Müllers foto’s verraden dat hij op eenzelfde manier niet geïnteresseerd was in oppervlakkige schoonheid. Want hoewel zulke schoonheid langs de grachten voor het oprapen ligt, zijn dit geen uitgesproken mooie beelden. Müller moet tijdens het maken van deze foto’s geïnteresseerd zijn geweest in iets anders.




In de korte tekst onder een foto van een stel meeuwen op smeltend ijs herinnert Andrea zich hoe Müller dikwijls ‘benadrukte dat het maken van formele, mooie foto’s niet moeilijk was’. Dat hij eens zei: ‘Ik denk dat het veel interessanter is om op de rand te lopen. Als je voor het zekere gaat, stop je op die plek in je eigen ontwikkeling.’

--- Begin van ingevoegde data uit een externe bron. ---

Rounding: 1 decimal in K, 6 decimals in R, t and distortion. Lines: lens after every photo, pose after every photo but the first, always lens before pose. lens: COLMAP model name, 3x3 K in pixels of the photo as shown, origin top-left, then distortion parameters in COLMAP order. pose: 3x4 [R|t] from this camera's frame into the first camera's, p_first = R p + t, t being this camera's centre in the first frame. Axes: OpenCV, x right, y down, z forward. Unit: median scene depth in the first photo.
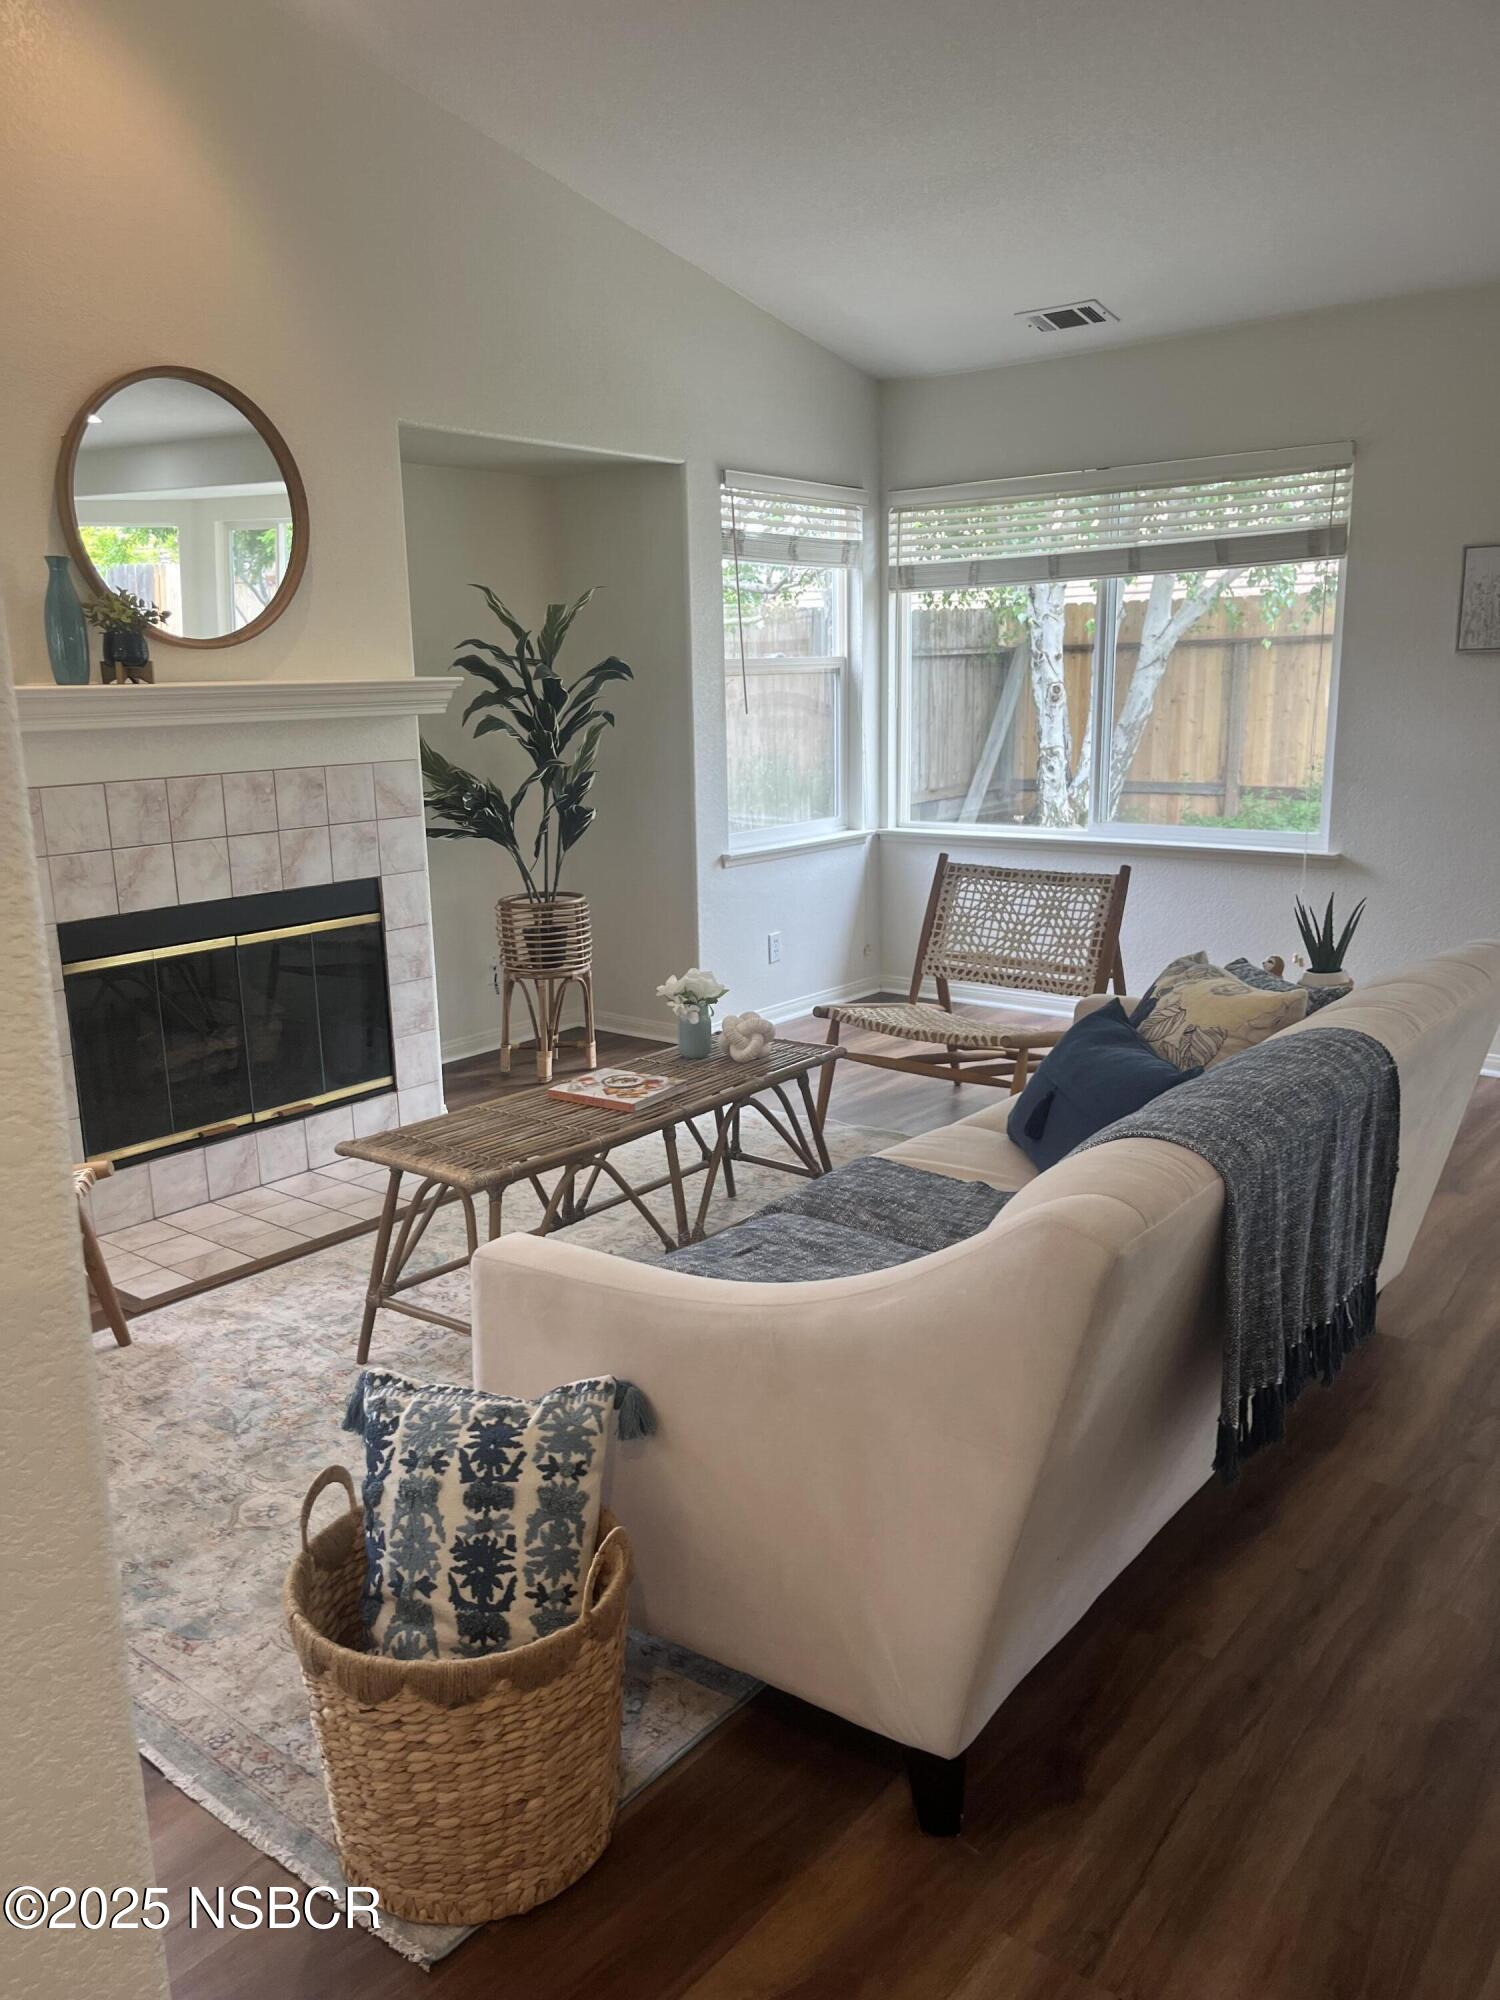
lens RADIAL K [[1490.9, 0, 750.0], [0, 1490.9, 1000.0], [0, 0, 1]] dist [0.068235, -0.002403]
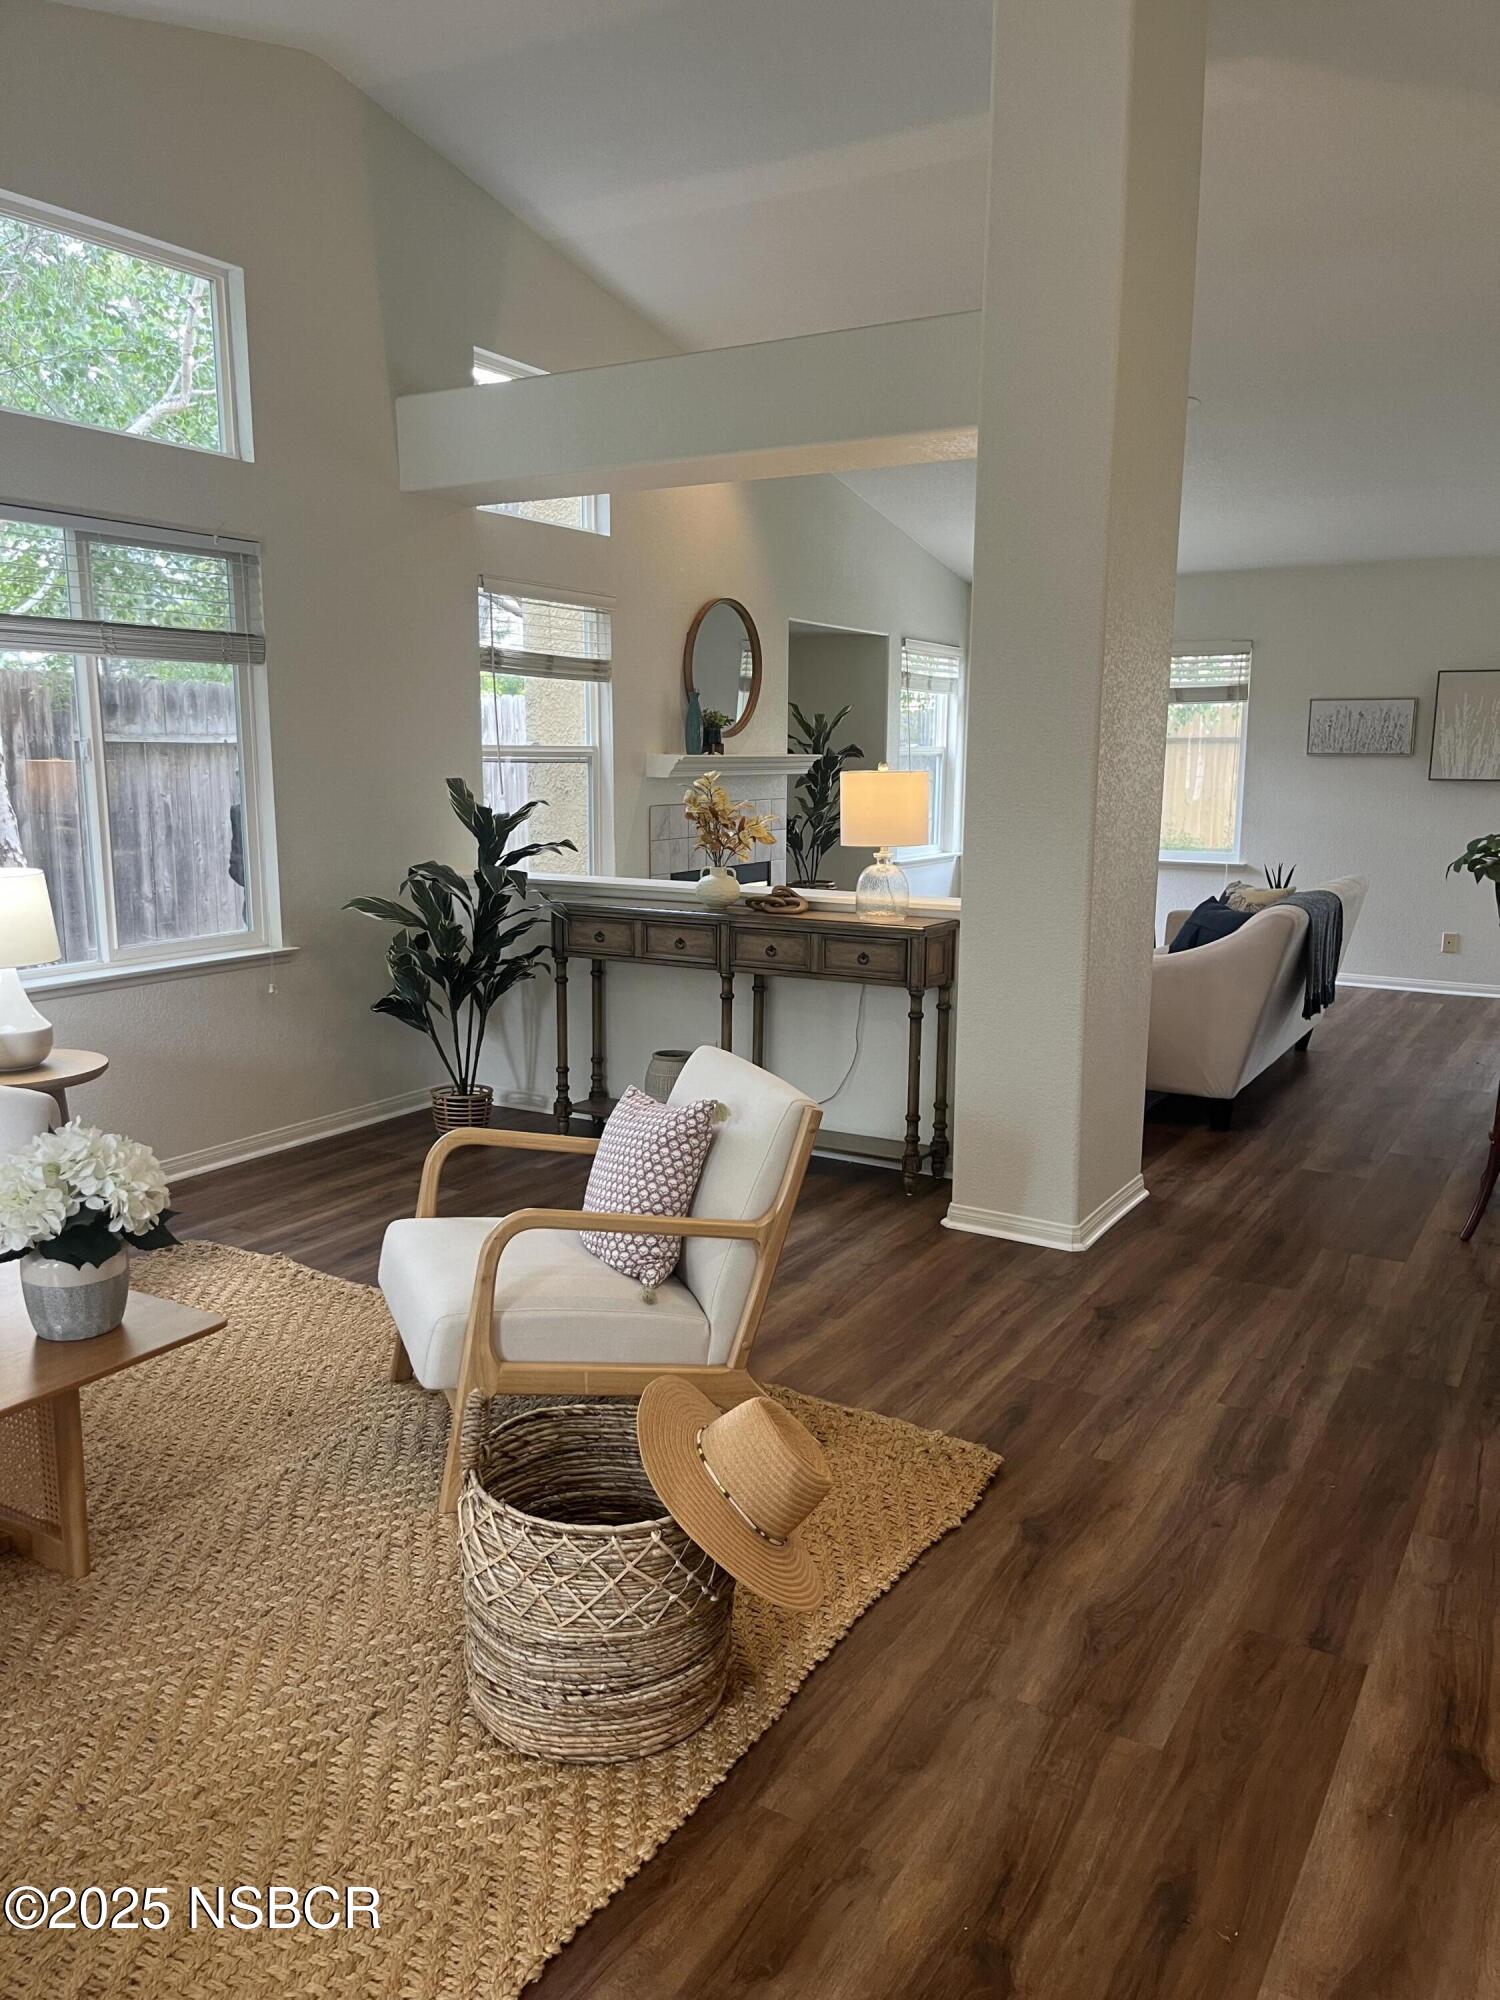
lens RADIAL K [[1524.7, 0, 750.0], [0, 1524.7, 1000.0], [0, 0, 1]] dist [0.071086, 0.000769]
pose [[0.986211, -0.014216, 0.164879, -0.621867], [0.025486, 0.997465, -0.066438, 0.221571], [-0.163516, 0.069724, 0.984074, -0.860417]]
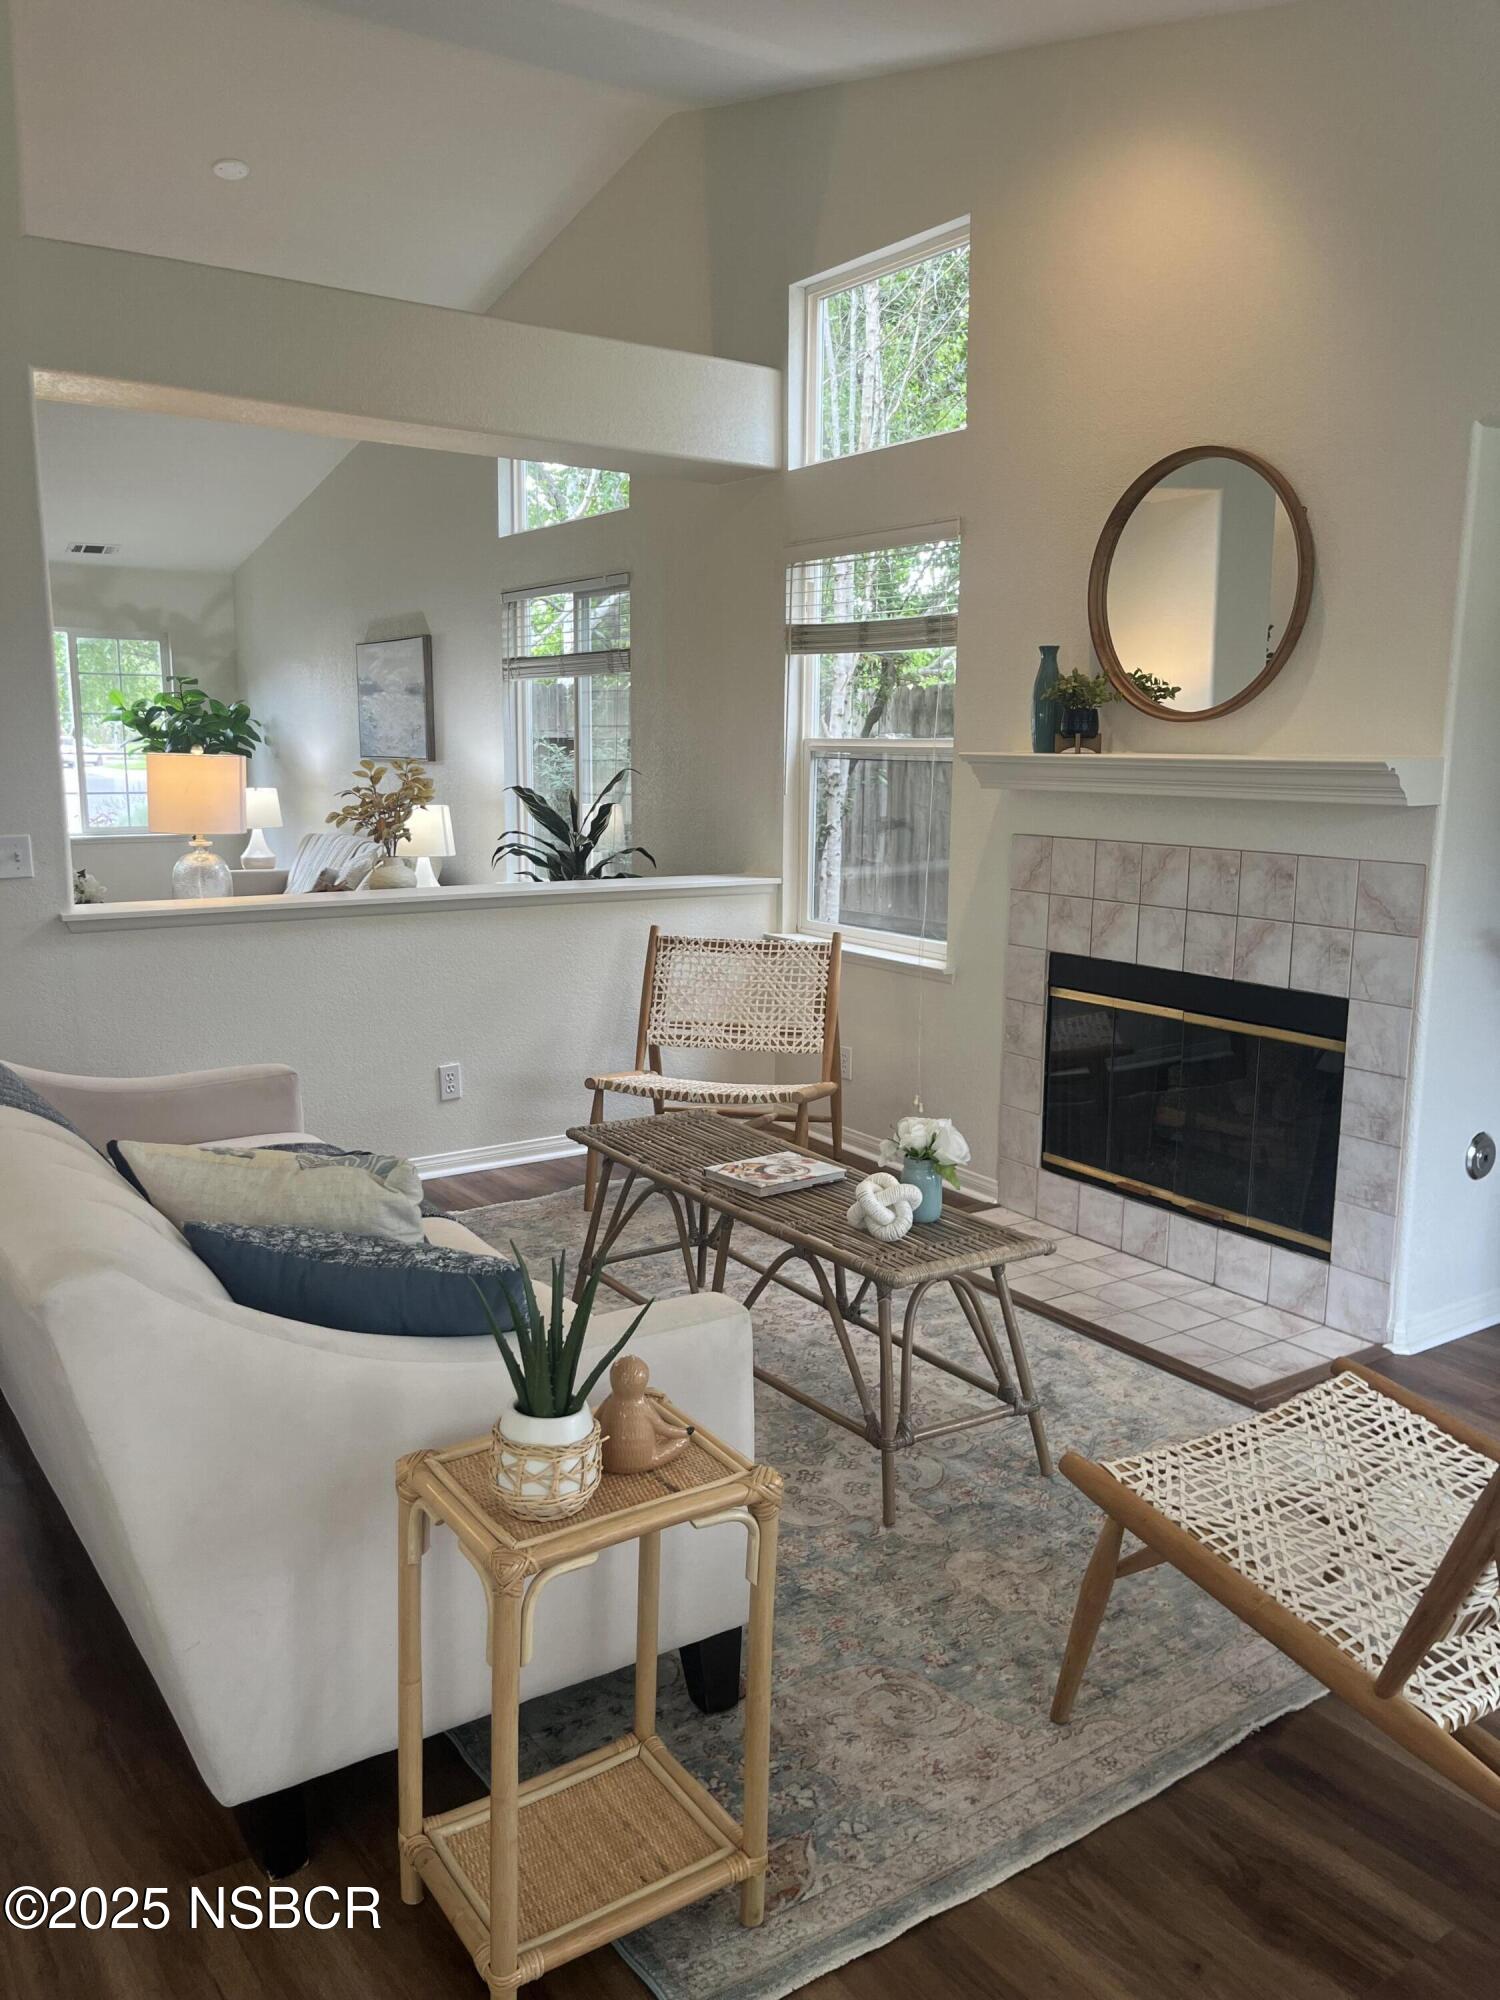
lens RADIAL K [[1523.1, 0, 750.0], [0, 1523.1, 1000.0], [0, 0, 1]] dist [-0.004945, -0.004450]
pose [[-0.268190, 0.180375, -0.946329, 0.672826], [-0.219354, 0.945079, 0.242301, -0.228403], [0.938061, 0.272564, -0.213894, 0.947462]]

Het zijn vaak niksige plekken op niksige momenten. Gewoon, de wereld, zou je haast willen zeggen. In al haar tijdelijkheid. In al haar banaliteit. En toch ook in al haar wonderlijkheid.

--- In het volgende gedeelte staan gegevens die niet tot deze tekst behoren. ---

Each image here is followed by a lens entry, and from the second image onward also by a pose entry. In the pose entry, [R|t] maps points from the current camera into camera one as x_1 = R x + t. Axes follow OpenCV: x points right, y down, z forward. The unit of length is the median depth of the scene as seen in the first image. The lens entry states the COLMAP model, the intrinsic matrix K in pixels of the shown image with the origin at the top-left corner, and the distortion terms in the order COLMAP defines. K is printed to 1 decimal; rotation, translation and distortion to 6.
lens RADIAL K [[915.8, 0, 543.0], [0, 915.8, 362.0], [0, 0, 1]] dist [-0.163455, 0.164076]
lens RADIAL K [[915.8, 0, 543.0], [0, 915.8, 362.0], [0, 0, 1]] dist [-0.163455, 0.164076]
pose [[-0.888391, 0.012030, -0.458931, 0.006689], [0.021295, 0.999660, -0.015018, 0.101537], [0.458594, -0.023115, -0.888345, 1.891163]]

Een bus die langsraast. Portretjes van allang vergeten voetballers in het raam van een café. De invallende duisternis boven het uitgelichte koffiehuis voor Amsterdam-Centraal. IJsschotsen in de gracht en fietsers in de mist op de Magere Brug. Een kat die in de brandende zon door het beeld sjokt, tussen roestige machinerie – of is het schrootafval? – die is verzameld op een stel schuiten aan de Prins Hendrikkade. Het is 1987. Op deze foto is het licht hard en overal. Alles is kleur, behalve de kat, die is zo zwart als het binnenwerk van een camera. Hij zuigt het licht op en reflecteert niets.
Conventioneel mooie foto’s maak je met aantrekkelijke onderwerpen, strakke composities en, vooral, welwillend licht. Hoe langer je naar deze foto’s kijkt, hoe vreemder het licht wordt. Het lijkt zelden dankbaar licht te zijn geweest om bij te fotograferen. Het is hard. Of er is juist weinig van.
Maar gaandeweg begint het te dagen: iemand die zijn leven lang naar het licht heeft gekeken zoals Müller dat moet hebben gedaan, zal simpelweg eindeloos veel meer hebben gezien als hij naar het licht keek.
Hoe het zachtjes op de daken van auto’s aan de overzijde van de gracht viel en hoe het dwars door de kleine groene bladeren aan de takken van de boom die voor de voordeur stond scheen. Hoe het een nieuw uitzicht, dat hoorde bij een nieuw leven, via het open raam naar binnenbracht.
Amsterdam Photos – Robby Müller, met een tekst van Bianca Stigter. Enkele prints zijn tot 4 maart te zien in Annet Gelink Gallery. Parallel daaraan is er tot 12 maart ook een installatie te zien in Eye Filmmuseum.